Roger Federer is among the top players backing Dylan Alcott's campaign to get wheelchair tennis back on the programme at this year's US Open in New York City ©Twitter

Roger Federer and Novak Djokovic are backing a campaign by Australia's 10-time Grand Slam champion Dylan Alcott to get wheelchair tennis restored to the programme for this year's US Open in New York City, he has revealed.

Britain's double Olympic gold medallist Andy Murray has also offered to help, according to Alcott, who spent half-an-hour on the telephone to him about the situation.

US Open chiefs announced earlier this week that the Grand Slam, re-arranged due to the coronavirus crisis, would take place, starting on August 31, but only the men’s and women’s singles and doubles would be included on the schedule. 
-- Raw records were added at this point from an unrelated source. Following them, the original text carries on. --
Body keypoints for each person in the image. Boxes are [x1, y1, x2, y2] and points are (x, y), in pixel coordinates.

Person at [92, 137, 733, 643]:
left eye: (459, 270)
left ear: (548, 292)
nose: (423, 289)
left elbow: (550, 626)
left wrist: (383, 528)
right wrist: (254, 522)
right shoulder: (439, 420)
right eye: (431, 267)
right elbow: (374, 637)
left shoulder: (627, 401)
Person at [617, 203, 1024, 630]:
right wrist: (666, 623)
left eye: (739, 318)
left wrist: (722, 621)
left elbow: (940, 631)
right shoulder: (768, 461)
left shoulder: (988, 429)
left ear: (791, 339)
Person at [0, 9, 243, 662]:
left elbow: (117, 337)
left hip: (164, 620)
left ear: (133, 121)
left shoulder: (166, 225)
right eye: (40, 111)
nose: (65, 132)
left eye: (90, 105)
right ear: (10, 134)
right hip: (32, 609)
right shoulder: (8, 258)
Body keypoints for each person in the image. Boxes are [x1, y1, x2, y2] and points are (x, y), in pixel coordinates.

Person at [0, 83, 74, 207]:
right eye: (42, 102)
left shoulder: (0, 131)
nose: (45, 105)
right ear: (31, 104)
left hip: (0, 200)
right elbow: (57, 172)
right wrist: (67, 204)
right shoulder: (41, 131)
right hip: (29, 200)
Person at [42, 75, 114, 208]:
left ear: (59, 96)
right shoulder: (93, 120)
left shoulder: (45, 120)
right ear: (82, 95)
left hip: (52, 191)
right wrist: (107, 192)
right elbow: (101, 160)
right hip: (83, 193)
Mixed doubles, junior and wheelchair events have all been cut from the programme.

It has sparked claims of discrimination against wheelchair players.

"This sets a really dangerous example around the world that we are second-rate citizens," three-time Paralympic Games gold medallist Alcott told The Today Show on Australian broadcaster Channel 9 this morning.
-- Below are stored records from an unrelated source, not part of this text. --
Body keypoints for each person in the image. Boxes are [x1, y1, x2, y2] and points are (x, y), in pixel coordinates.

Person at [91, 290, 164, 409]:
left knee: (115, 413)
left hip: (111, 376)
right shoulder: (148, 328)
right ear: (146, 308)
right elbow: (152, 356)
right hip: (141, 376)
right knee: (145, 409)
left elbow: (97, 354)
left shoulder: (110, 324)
"That we aren’t worth as much as our able-bodied counterparts.

"I know there’s a lot going on in the world and I want to send my love to everyone affected by COVID and Black Lives Matter and everything like that but that decision is up to us the same way as it’s up to Ash Barty or Roger Federer or whatever. 

"I actually spoke to Andy Murray on the phone for 30 minutes last night, he’s publicly this morning backed us wheelchair tennis players online, which is awesome. 

"I know a lot of the top players, the likes of Federer and Novak are reaching out internally to try and help because they love wheelchair tennis as well. 

"I know the public does, too.

"I just want to get that decision-making back in our hands."

French wheelchair tennis player Stephane Houdet, the current doubles number one, tweeted earlier today that the United States Tennis Association (USTA) had arranged a meeting involving new tournament director Stacey Allaster and 20 wheelchair players.

Houdet tweeted that the USTA had "apologised for the lack of upstream discussions and for poor communication on the subject."

Houdet said players had been offered three options and would be consulted before a decision was made.

He reported that the options were cancelling the tournament and paying compensation of $150,000 (£121,000/€134,000), playing the event in October in Orlando or playing in New York during the tournament with an endowment reduced by five per cent compared to 2019.